GOAL = Copy verbatim the lines of the items below, starting at the line containing "country: Costa Rica" and ending at the line containing "collectors: Roerich Expedition", both lines included.

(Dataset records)
- - -
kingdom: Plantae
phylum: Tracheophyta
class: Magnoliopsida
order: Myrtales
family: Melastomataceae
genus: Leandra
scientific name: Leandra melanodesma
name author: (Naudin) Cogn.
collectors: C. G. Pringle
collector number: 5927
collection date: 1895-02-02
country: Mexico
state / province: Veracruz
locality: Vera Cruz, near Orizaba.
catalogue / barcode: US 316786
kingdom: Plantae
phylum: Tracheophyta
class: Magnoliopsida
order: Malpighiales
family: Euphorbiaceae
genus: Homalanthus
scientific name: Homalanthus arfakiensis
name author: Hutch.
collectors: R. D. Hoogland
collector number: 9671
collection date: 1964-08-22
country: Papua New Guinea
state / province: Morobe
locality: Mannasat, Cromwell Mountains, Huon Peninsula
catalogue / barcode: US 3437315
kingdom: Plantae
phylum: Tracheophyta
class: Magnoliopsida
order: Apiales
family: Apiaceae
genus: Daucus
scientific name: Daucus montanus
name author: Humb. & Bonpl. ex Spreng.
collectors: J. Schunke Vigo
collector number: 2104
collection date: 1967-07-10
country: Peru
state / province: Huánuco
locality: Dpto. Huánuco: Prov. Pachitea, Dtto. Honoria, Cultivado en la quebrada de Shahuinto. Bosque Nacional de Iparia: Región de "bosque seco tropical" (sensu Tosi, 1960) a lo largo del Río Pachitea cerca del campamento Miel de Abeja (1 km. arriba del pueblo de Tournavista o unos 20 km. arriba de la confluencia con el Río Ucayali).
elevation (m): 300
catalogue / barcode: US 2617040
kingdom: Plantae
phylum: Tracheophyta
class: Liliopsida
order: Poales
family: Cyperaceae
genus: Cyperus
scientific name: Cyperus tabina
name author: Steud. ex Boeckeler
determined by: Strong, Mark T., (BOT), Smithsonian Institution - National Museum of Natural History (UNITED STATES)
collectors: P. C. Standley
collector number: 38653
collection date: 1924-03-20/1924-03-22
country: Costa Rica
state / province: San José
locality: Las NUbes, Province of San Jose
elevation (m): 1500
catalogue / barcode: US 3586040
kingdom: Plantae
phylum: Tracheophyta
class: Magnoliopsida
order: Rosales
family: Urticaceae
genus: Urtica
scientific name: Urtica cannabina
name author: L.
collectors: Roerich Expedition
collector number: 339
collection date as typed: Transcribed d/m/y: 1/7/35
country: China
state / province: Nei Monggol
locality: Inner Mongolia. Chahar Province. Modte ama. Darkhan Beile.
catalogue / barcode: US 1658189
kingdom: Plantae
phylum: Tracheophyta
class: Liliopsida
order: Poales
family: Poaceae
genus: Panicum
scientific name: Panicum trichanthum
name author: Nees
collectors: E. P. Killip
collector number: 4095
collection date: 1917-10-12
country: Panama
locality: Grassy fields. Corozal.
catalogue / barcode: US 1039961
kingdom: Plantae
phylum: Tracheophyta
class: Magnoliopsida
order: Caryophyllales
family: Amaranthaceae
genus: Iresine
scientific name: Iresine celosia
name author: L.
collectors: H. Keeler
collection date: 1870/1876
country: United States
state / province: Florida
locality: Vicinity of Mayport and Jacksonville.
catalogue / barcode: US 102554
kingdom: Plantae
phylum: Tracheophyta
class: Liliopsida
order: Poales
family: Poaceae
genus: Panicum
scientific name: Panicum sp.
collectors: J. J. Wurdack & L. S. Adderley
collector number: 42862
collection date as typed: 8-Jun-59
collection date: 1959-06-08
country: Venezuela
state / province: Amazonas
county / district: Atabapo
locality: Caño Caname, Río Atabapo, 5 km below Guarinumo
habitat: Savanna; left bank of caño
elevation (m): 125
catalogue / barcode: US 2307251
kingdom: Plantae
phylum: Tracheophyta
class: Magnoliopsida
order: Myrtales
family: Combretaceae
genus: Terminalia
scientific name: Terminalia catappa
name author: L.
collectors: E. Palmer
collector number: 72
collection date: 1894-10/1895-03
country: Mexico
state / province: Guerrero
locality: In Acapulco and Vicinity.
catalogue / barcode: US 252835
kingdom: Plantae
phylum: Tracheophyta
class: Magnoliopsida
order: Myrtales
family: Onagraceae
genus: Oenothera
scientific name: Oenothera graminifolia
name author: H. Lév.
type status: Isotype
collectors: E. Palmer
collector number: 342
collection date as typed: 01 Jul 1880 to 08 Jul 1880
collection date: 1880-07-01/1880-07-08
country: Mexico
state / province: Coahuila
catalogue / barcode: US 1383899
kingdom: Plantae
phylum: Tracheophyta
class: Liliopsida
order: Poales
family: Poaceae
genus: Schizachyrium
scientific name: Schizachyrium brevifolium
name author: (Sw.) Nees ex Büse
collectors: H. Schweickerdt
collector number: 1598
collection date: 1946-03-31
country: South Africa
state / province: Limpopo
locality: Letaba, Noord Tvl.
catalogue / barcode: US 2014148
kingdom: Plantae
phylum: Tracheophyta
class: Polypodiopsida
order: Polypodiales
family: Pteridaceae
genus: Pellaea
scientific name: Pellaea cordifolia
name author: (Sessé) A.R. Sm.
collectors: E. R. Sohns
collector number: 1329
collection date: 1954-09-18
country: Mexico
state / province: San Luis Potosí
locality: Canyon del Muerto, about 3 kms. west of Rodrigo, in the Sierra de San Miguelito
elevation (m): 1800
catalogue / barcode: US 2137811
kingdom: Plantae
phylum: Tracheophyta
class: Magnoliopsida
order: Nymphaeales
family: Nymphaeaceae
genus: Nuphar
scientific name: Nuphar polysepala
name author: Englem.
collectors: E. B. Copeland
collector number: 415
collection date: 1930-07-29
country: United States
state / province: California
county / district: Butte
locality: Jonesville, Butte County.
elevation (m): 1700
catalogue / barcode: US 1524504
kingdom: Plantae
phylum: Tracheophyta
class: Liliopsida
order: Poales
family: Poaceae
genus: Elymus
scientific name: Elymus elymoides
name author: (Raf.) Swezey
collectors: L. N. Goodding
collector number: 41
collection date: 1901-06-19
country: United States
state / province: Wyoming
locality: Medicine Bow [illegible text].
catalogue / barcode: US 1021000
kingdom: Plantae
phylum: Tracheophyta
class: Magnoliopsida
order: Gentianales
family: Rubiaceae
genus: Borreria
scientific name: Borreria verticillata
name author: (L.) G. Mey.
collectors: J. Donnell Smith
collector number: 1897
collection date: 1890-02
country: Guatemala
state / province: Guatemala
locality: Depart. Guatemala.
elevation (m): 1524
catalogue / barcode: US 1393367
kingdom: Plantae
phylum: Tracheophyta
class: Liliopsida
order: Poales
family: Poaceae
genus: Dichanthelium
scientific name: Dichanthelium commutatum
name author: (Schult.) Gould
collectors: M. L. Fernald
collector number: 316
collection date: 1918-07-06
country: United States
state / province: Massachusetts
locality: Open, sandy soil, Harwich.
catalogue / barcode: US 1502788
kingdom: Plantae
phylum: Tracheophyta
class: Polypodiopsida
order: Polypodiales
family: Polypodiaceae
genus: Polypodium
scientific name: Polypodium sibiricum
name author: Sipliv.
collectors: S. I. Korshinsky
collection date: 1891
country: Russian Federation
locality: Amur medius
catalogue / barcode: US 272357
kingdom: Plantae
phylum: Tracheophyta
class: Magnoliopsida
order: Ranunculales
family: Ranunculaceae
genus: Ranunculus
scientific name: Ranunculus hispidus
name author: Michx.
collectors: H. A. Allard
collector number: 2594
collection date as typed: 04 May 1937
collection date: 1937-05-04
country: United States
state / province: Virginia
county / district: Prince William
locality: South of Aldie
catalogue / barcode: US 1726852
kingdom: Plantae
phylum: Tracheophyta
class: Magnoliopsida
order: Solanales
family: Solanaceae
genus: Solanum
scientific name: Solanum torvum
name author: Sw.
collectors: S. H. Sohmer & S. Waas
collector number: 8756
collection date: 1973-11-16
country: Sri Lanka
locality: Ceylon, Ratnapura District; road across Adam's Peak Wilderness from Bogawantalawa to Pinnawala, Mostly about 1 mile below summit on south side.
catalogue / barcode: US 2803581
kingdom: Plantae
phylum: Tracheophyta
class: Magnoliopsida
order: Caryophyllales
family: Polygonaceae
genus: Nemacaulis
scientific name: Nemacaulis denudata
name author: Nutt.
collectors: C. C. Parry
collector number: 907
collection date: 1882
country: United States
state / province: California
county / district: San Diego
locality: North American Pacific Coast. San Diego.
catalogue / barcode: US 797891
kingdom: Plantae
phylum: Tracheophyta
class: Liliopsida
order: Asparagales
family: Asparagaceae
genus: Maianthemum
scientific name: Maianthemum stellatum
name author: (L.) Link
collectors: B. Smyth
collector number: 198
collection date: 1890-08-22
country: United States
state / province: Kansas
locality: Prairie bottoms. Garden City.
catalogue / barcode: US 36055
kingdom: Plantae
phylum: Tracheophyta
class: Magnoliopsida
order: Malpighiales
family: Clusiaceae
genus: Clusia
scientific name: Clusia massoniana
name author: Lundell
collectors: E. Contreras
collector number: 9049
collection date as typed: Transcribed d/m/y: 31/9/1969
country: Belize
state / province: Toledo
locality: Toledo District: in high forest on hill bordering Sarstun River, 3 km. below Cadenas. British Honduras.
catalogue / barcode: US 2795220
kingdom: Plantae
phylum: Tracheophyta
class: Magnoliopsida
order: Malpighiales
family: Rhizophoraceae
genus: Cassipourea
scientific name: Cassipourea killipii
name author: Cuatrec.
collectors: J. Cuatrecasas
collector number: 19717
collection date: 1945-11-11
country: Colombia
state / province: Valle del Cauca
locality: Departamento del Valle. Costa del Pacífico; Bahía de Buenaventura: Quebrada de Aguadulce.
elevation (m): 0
- - -
TASK RESULT =
country: Costa Rica
state / province: San José
locality: Las NUbes, Province of San Jose
elevation (m): 1500
catalogue / barcode: US 3586040
kingdom: Plantae
phylum: Tracheophyta
class: Magnoliopsida
order: Rosales
family: Urticaceae
genus: Urtica
scientific name: Urtica cannabina
name author: L.
collectors: Roerich Expedition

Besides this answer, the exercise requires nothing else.